• What you have to do: Below are some entries. Copy each line in them that holds "когда".

• Stored items:
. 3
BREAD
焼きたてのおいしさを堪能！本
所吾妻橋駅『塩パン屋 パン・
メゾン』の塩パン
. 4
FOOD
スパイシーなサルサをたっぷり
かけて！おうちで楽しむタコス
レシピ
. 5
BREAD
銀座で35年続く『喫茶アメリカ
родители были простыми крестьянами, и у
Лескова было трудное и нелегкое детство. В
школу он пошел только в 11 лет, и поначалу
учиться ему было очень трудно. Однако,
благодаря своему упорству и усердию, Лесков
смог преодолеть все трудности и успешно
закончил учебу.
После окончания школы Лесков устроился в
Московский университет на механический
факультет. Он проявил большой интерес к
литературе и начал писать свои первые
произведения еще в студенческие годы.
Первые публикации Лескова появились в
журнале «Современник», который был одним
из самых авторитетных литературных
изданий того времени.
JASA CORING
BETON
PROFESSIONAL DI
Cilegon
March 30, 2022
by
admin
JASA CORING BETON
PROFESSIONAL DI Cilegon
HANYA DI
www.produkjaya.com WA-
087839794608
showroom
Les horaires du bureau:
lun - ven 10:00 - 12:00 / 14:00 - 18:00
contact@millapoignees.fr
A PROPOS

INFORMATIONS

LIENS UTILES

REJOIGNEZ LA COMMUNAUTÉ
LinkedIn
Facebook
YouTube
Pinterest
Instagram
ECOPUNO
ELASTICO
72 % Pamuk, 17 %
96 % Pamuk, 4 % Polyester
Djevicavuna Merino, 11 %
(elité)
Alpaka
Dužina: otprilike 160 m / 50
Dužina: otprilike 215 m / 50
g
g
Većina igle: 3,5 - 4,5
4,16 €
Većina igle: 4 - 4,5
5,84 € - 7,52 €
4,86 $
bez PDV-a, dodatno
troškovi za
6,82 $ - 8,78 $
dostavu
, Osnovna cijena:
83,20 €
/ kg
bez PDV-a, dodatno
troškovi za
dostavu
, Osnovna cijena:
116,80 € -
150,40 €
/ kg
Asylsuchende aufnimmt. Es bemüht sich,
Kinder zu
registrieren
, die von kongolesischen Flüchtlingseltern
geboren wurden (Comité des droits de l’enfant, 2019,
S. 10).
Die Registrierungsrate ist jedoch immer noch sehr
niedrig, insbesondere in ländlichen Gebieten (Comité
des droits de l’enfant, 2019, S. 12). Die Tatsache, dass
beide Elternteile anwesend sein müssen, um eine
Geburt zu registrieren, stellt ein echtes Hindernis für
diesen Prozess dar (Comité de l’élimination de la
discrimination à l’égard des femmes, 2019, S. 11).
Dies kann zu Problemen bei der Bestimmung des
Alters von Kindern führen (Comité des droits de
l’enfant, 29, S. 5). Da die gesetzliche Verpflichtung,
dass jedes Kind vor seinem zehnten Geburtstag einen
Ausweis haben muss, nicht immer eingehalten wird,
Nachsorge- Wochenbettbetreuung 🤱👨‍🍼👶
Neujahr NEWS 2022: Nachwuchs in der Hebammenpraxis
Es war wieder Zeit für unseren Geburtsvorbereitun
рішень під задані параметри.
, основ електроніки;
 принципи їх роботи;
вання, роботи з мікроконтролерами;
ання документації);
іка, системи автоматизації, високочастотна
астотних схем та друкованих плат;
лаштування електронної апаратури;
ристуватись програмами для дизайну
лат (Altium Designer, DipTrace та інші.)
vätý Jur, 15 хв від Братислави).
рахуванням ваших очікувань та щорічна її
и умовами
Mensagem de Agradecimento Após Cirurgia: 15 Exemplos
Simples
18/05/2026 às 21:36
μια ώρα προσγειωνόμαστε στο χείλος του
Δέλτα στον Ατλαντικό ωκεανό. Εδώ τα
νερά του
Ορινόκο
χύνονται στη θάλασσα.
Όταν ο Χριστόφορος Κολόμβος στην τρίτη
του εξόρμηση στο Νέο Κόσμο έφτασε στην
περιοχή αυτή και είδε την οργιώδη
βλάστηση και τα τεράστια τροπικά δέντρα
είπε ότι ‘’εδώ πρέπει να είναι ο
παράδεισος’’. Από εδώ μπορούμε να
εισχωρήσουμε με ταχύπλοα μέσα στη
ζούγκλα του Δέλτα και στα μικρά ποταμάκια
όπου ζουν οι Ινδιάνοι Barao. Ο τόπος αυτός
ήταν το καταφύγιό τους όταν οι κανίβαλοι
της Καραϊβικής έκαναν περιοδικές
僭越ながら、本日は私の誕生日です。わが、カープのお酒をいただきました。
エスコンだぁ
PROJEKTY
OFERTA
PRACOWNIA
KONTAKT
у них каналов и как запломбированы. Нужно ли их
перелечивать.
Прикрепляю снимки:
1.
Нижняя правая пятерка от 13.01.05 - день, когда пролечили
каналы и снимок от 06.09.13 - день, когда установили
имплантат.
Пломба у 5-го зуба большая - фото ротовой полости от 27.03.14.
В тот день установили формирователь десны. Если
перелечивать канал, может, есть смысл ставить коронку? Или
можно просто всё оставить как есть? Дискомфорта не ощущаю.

• Task answer:
Нижняя правая пятерка от 13.01.05 - день, когда пролечили
каналы и снимок от 06.09.13 - день, когда установили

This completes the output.